Randall Munroe who draws the comic xkcd did this illustration of the worst hurricane people might remember (larger view). He used data from the North Atlantic Hurricane Database (HURDAT) and rainfall data from NOAA’s National Center for Environmental Prediction (NCEP) for the years 1914-2014.
It does a nice job of illustrating that hurricanes occur naturally, with the worst of them occurring over a wide span of years.
Munroe tends to be fully on board with the global warming narrative. Nonetheless, we enjoy his creativity (particularly on tech issues) and data is data.
Among the most shameless and least scientific tactics in the global warming playbook, is the trumpeting of strong storms and other weather events as the results of CO2 emissions. They do this to motivate the uneducated, whom they believe will only fall into line if they believe the effects of any global warming will be experienced by them personally, rather than by future generations.
Scientific data consistently shows today’s storm and weather activity to be historically normal.
Marc Morano has documented repeatedly over at Climate Depot that U.S. hurricane experience has been historically low during recent years. The frequency and severity of tornadoes, droughts and wildfires are likewise low to normal.
The small amount of global warming that occurred during the second half of the 20th century (with no meaningful warming this century) is simply too small to account for current weather events.
Keep this in mind when climate campaigners, or worse, elected officials such as Senator Barbara Boxer, Governor Andrew Cuomo, or even the President of the United States attribute naturally variable weather to your over-the-top SUV driving, food refrigerating, air conditioned, free market lifestyle.
Hottest ever?

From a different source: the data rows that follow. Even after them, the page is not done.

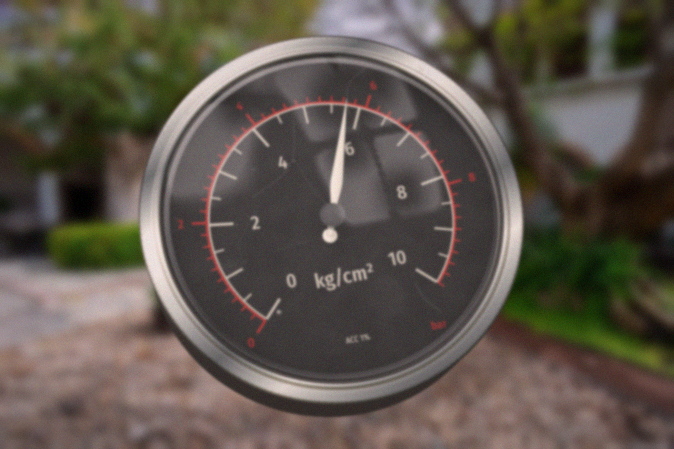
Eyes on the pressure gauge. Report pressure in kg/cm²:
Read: 5.75 kg/cm²
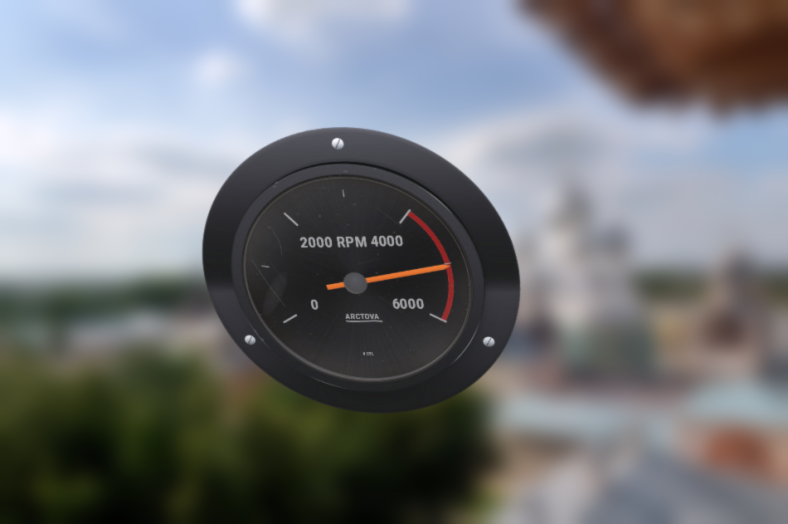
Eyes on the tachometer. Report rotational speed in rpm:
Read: 5000 rpm
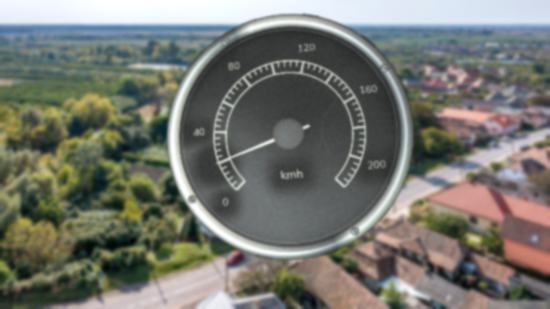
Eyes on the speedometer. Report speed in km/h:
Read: 20 km/h
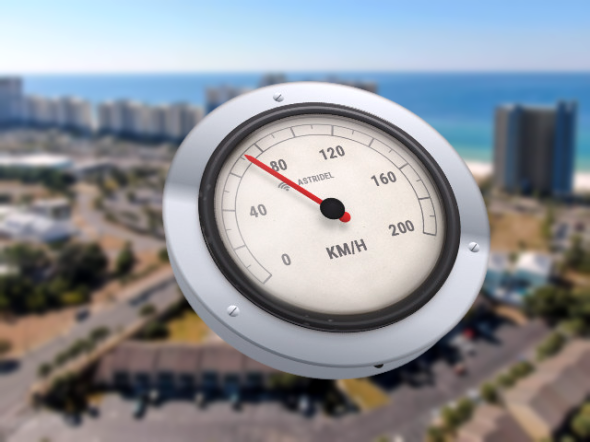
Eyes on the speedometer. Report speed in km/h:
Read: 70 km/h
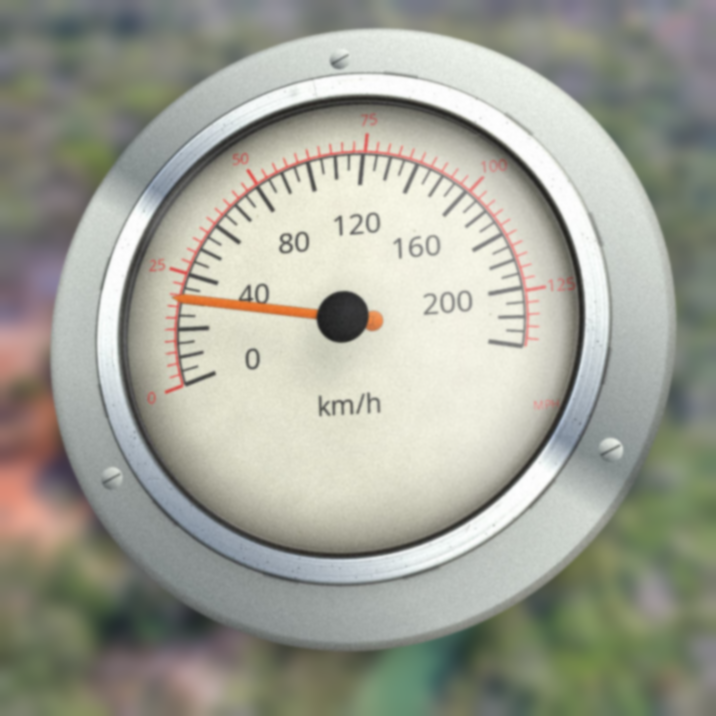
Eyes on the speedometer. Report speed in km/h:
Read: 30 km/h
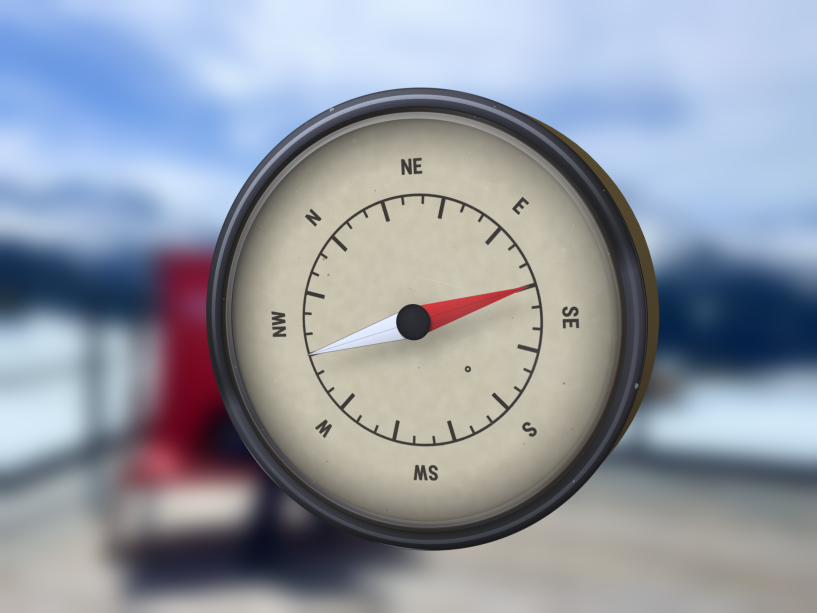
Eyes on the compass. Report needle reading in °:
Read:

That’s propaganda. There’s nothing hot about less than half a degree Celsius.
Computer models place any meaningful global warming and any meaningful warming impact on the weather a long way off. Real world temperature data reveals computer models projecting higher temperatures than have actually occurred. Whether future temperatures will ever verify the models remains to be seen. So far, they’re not looking good.
_____________
xkcd via creative commons license.
it’s always the worst when it happens to you???
The worst extremes of weather a person experiences are often confused for climate. For those of us over 50 years old, some of today’s ‘unprecedented’ weather are nothing of the sort and we know it because we lived it and remember it. Those of us under 40 have simply not lived long enough to have adequately sampled the weather and thus are susceptible to the drivel that poses as climate reporting.
About 10 years ago, my daughter’s boyfriend had just read a headline in a Minnesota paper that screamed that the previous night had been Minnesota’s hotest in over 70 years. The article said that something like 12 or 15 overnight temperatures had set record highs the previous night. He was deeply concerned about global warming and what to do about it. I asked him to read the headline again and think what was being said. He complied but clearly didn’t get the message. I explained: Hotest night in 70 years meant that it had been hotter 70 years ago. His eyes popped open with comprehension. I also pointed to the last paragraph in the article, which stated that 8 or 10 over night lows for the previous night were record lows. He got the right answer when I asked: “so if you average 12 or 15 overnight record highs with 8 or 10 overnight record lows ON THE SAME NIGHT, what do you get? His reply: “an average night”. He finally realized that common sense really has a place in evaluating publicly declared “science”.
Unfortunately many young people don’t have the guidance that you so propitiously afforded him. These same headlines are being waved around elementary and high school classrooms WITHOUT the common sense analysis that needs to accompany it.